Supplied passage:
....

Block Structure (Encrypted):
┌───────────────────────────────────────────┐
│ Total Block Length (unencrypted, 4 bytes) │
│ Encrypted Data Length (unencrypted, 4) │
│ Encrypted Data (variable) │
│ └── Contains: compressed mutation data │
└───────────────────────────────────────────┘
The length fields are unencrypted to allow reading block boundaries without decryption.
Replay Process¶
On startup, Cassandra replays commit log segments to recover mutations that weren't flushed to SSTables.
Replay Algorithm¶
Replay Filtering¶
Not all mutations in a segment need replay. Each SSTable records the commit log position at flush time. During replay:
- Read mutation's commit log position
- Check if the mutation's table has an SSTable flushed after that position
- If yes, skip (data already durable in SSTable)
- If no, apply mutation to memtable
Handling Corruption¶
| Corruption Type | Detection | Recovery |
|---|---|---|
| Header corruption | Header CRC mismatch | Skip entire segment |
| Sync marker corruption | Marker CRC mismatch | Skip to next segment |
| Size field corruption | Size CRC mismatch | Skip to next sync block |
| Data corruption | Data CRC mismatch | Skip mutation, continue |
| Truncation | Unexpected EOF | Stop replay at truncation point |
The CRC-based design allows partial recovery—corruption in one mutation doesn't prevent replaying subsequent valid mutations.

....

Items:
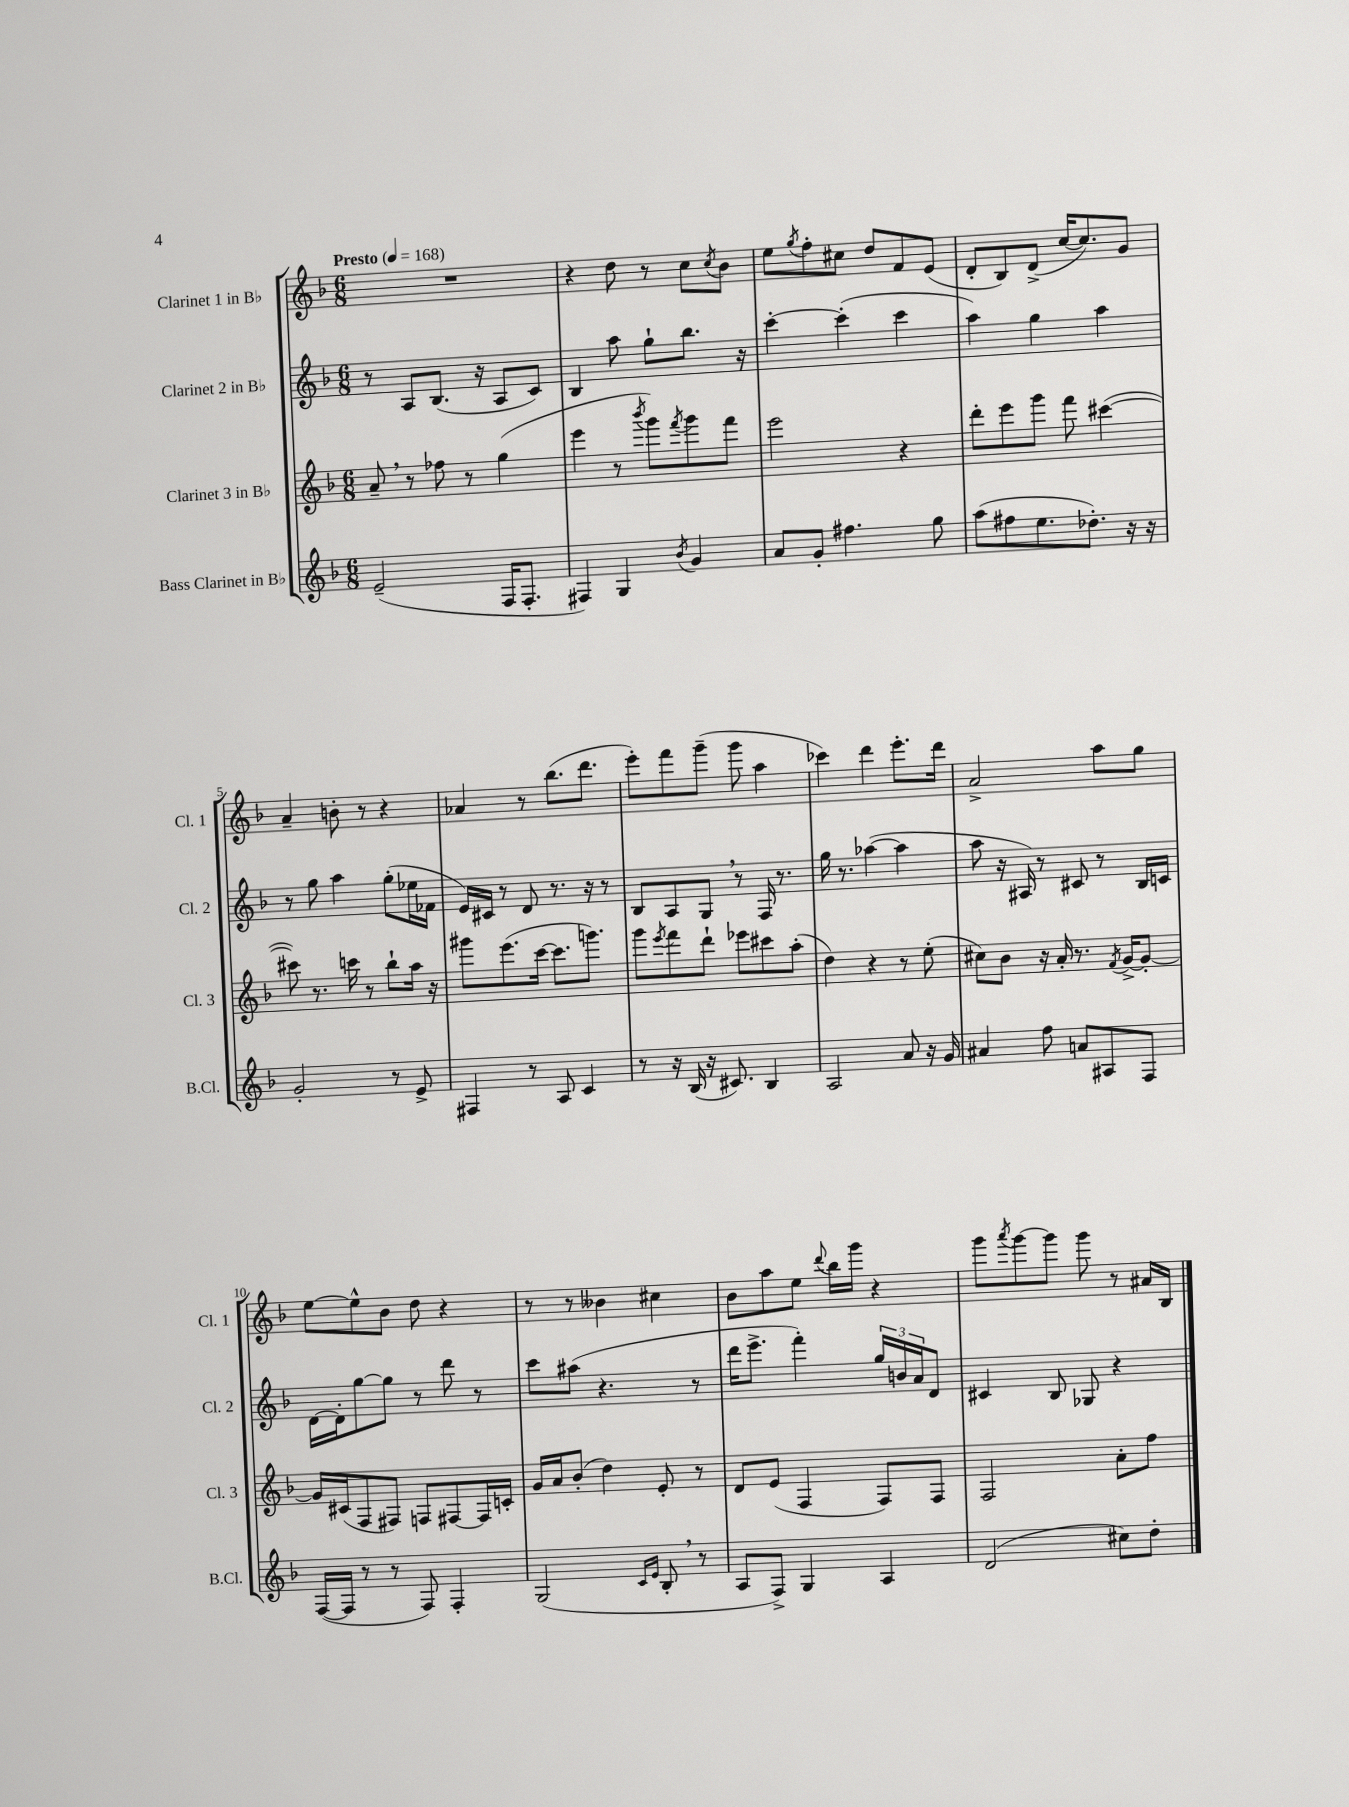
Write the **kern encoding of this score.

**kern	**kern	**kern	**kern
*staff4	*staff3	*staff2	*staff1
*clefG2	*clefG2	*clefG2	*clefG2
*k[b-]	*k[b-]	*k[b-]	*k[b-]
*M6/8	*M6/8	*M6/8	*M6/8
*MM168	*MM168	*MM168	*MM168
(2e~/	8a~/	8r	2.r
.	8r	8A/L	.
.	8ff-\	(8.B-/J	.
.	8r	.	.
.	.	16r	.
16F/LK	(4gg\	8A/L	.
8.F'/J	.	.	.
.	.	8c/J)	.
=	=	=	=
4F#/)	4eee\	4B-/	4r
4G/	8r	8aa\	8dd\
.	8qbbb-/	.	.
.	8ggg\L)	8gg`\L	8r
8qb-/	8qfff/	.	.
4g/	8ggg\	8.bb-\J	8cc\L
.	.	.	8qcc/
.	8fff\J	.	8b-\J
.	.	16r	.
=	=	=	=
8a/L	2eee\	[4ccc'\	8ee\L
.	.	.	8qgg/
8g'/J	.	.	8ff'\
4.ff#\	.	(4ccc'\]	8cc#\J
.	.	.	8dd/L
.	4r	4ccc\	8f/
8gg\	.	.	(8e/J
=	=	=	=
(8aa\L	8ddd'\L	4aa\)	8d'/L
8ff#\	8eee\	.	8B-/)
8.ee\	8ggg\J	4gg\	(8d^/J
.	8fff\	.	[16cc/LK
8.dd-'\J)	.	.	8.cc/])
.	([4ccc#\	4aa\	.
16r	.	.	8g/J
16r	.	.	.
=	=	=	=
2g'/	8ccc#\])	8r	4a~/
.	8.r	8gg\	.
.	.	4aa\	8b'\
.	16ccc\	.	.
.	8r	.	8r
8r	8bb-`\L	(8gg'\L	4r
8e^/	16aa\Jk	16ee-\L	.
.	16r	16f-\JJ	.
=	=	=	=
4F#/	8ggg#\L	16e/LL)	4a-/
.	.	16c#/JJ	.
.	(8.eee\	8r	.
8r	.	8d/	8r
.	[16ccc\Jk	.	.
8A/	8.ccc\]L	8.r	(8.bb-\L
4c/	.	.	.
.	8.ggg\J)	16r	8.ddd\J
.	.	8r	.
=	=	=	=
8r	8ggg\L	8B-/L	8eee'\L)
.	8qeee/	.	.
16r	8fff\	8A/	8fff\
(16B-/	.	.	.
16r	8ddd`\J	8G/J	(8ggg~\J
8.c#/)	.	.	.
.	8eee-\L	8r	8ggg\
4B-/	8ccc#\	16F/	4aa\
.	.	8.r	.
.	(8aa'\J	.	.
=	=	=	=
2A/	4dd\)	16gg\	4ccc-\)
.	.	8.r	.
.	4r	([4aa-\	4ddd\
8a/	8r	4aa-\]	8.eee'\L
16r	(8ee'\	.	.
16g/	.	.	16ddd\Jk
=	=	=	=
4a#/	8cc#\L)	8aa\	2a^/
.	8b-\J	16r	.
.	.	16A#/)	.
8ff\	16r	8r	.
.	16a'/	.	.
8a/L	8.r	8c#/	.
8A#/	.	8r	8aa\L
.	8qf/	.	.
.	[16g^/LK	.	.
8F/J	8g'/_J	16B-/LL	8gg\J
.	.	16c/JJ	.
=	=	=	=
([16F/LL	16g/]LL	[16d\LL	[8ee\L
16F/]JJ	(16c#/J	16d'\]J	.
8r	8F/	[8gg\	8ee^^\]
8r	8F#/J)	8gg\]J	8b-\J
8F/)	8F/L	8r	8dd\
4F'/	[8F#/	8ddd\	4r
.	16F#/]L	8r	.
.	16c'/JJ	.	.
=	=	=	=
(2G/	16g/LL	8ccc\L	8r
.	16a/J	.	.
.	(8b-'/J	(8aa#\J	8r
.	4dd\)	4.r	4b--\
16qqc/LL	.	.	.
16qqe/JJ	.	.	.
8B-'/	8e'/	.	4cc#\
8r	8r	8r	.
=	=	=	=
8A/L	8d/L	16ddd\LK	8b-\L
.	.	8.eee^\J	.
8F^/J)	(8e/J	.	8aa\
4G/	4F/	4fff'\)	8ee\J
.	.	.	8qqddd/
.	.	.	16bb-\LL
.	.	.	16ggg\JJ
4A/	8F/L)	24gg/LL	4r
.	.	24b/	.
.	.	24a/J	.
.	8F/J	8d/J	.
=	=	=	=
(2d/	2F/	4c#/	8ggg\L
.	.	.	8qaaa/
.	.	.	[8ggg\
.	.	8B-/	8ggg\]J
.	.	8G-/	8ggg\
8cc#\L)	8a'\L	4r	8r
8dd'\J	8ff\J	.	16a#/LL
.	.	.	16B-/JJ
==	==	==	==
*-	*-	*-	*-
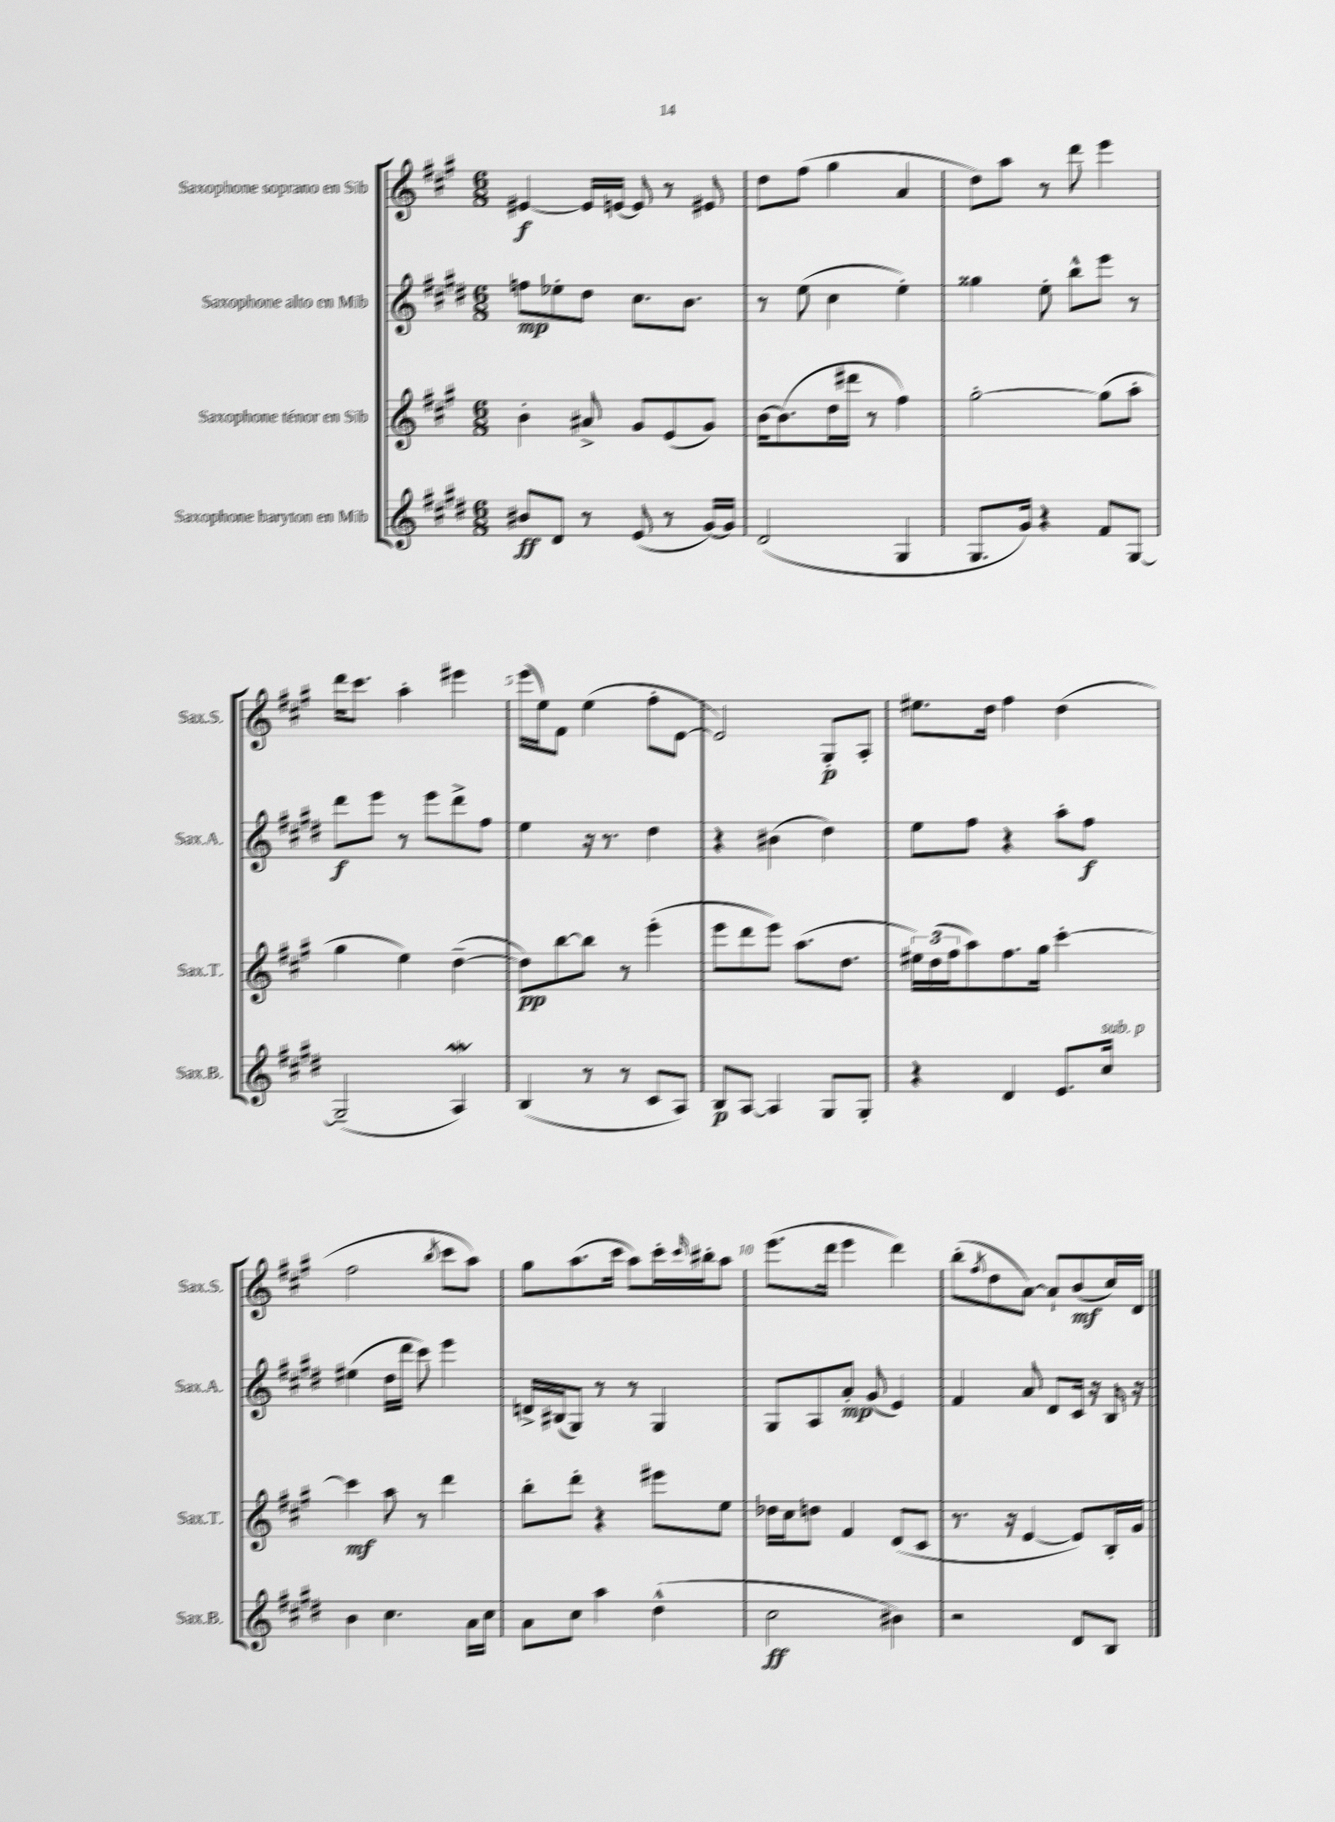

**kern	**kern	**kern	**kern
*staff4	*staff3	*staff2	*staff1
*clefG2	*clefG2	*clefG2	*clefG2
*k[f#c#g#d#]	*k[f#c#g#]	*k[f#c#g#d#]	*k[f#c#g#]
*M6/8	*M6/8	*M6/8	*M6/8
8b#	4b'	8ff	[4e#
8d#	.	8ee-'	.
8r	8a#^	8dd#	16e#]
.	.	.	[16e
(8e	8g#	8.cc#	8e]
8r	(8e	.	8r
.	.	8.b	.
[16g#)	8g#)	.	8e#
16g#]	.	.	.
=	=	=	=
(2d#	[16b	8r	8dd
.	(8.b]	.	.
.	.	(8ee	(8ff#
.	16dd	4cc#	4gg#
.	16ddd#	.	.
.	8r	.	.
4G#	4ff#)	4ee')	4a
=	=	=	=
8.G#	[2gg#'	4gg##	8dd)
.	.	.	8aa
16g#)	.	.	.
4r	.	8ee'	8r
.	.	8bb^^	8ddd
8f#	(8gg#]	8eee	4eee
[8G#	8aa'	8r	.
=	=	=	=
(2G#~]	4gg#	8ddd#	16ddd
.	.	.	8.ccc#
.	.	8eee	.
.	4ee)	8r	4aa'
.	.	8eee	.
4A)	([4dd~	8ddd#^	4eee#
.	.	8ff#	.
=	=	=	=
(4B	8dd])	4ee	(16eee
.	.	.	16ee)
.	[8bb	.	8f#
8r	8bb]	16r	(4ee
.	.	8.r	.
8r	8r	.	.
8c#	(4eee'	4dd#	8ff#'
8A)	.	.	[8e
=	=	=	=
8B	8eee	4r	2e])
[8A	8ddd	.	.
4A]	8eee)	(4b#	.
.	(8.aa	.	.
8G#	.	4dd#)	8G#'
.	8.dd	.	.
8G#'	.	.	8A'
=	=	=	=
4r	24ee#)	8ee	8.ee#
.	(24dd	.	.
.	24ff#	.	.
.	8aa)	8ff#	.
.	.	.	16dd
4d#	8.ff#	4r	4ff#
.	16gg#	.	.
8.e	[4ccc#'	8aa'	(4dd
.	.	8ff#	.
16cc#	.	.	.
=	=	=	=
4b	4ccc#]	(4ee#	2ff#
4.cc#	8aa	16dd#	.
.	.	16ddd#	.
.	8r	8ccc#)	.
.	.	.	8qbb
.	4ddd	4eee	8ccc#
16a	.	.	8aa)
16cc#	.	.	.
=	=	=	=
8a	8bb'	16d^	8gg#
.	.	(16B#	.
8cc#	8ddd'	8G#)	(8.aa
4aa	4r	8r	.
.	.	.	16ccc#
.	.	8r	8aa)
(4dd#^^	8eee#	4G#	16ccc#'
.	.	.	16qqccc#
.	.	.	16bb#'
.	8ee	.	8aa
=	=	=	=
2cc#	16dd-	8G#	(8.eee
.	16cc#	.	.
.	8dd	8A	.
.	.	.	16ddd
.	4f#	8a'	4eee
.	.	(8g#	.
4b#)	(8d	4e)	4ddd)
.	8c#	.	.
=	=	=	=
2r	8.r	4f#	(8bb'
.	.	.	8qff#
.	.	.	8dd
.	16r	.	.
.	[4e	8a	[8a)
.	.	8d#	8a`]
8d#	8e])	16c#	(8b
.	.	16r	.
8B	16B'	16B	16cc#)
.	16g#	16r	16d
==	==	==	==
*-	*-	*-	*-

....

Aim:
Copy the commit log text starting with "- If no, apply" and going on through "subsequent valid mutations.", swapping "mismatch" for "failure" wherever it appears.

Completed exercise:
- If no, apply mutation to memtable
Handling Corruption¶
| Corruption Type | Detection | Recovery |
|---|---|---|
| Header corruption | Header CRC failure | Skip entire segment |
| Sync marker corruption | Marker CRC failure | Skip to next segment |
| Size field corruption | Size CRC failure | Skip to next sync block |
| Data corruption | Data CRC failure | Skip mutation, continue |
| Truncation | Unexpected EOF | Stop replay at truncation point |
The CRC-based design allows partial recovery—corruption in one mutation doesn't prevent replaying subsequent valid mutations.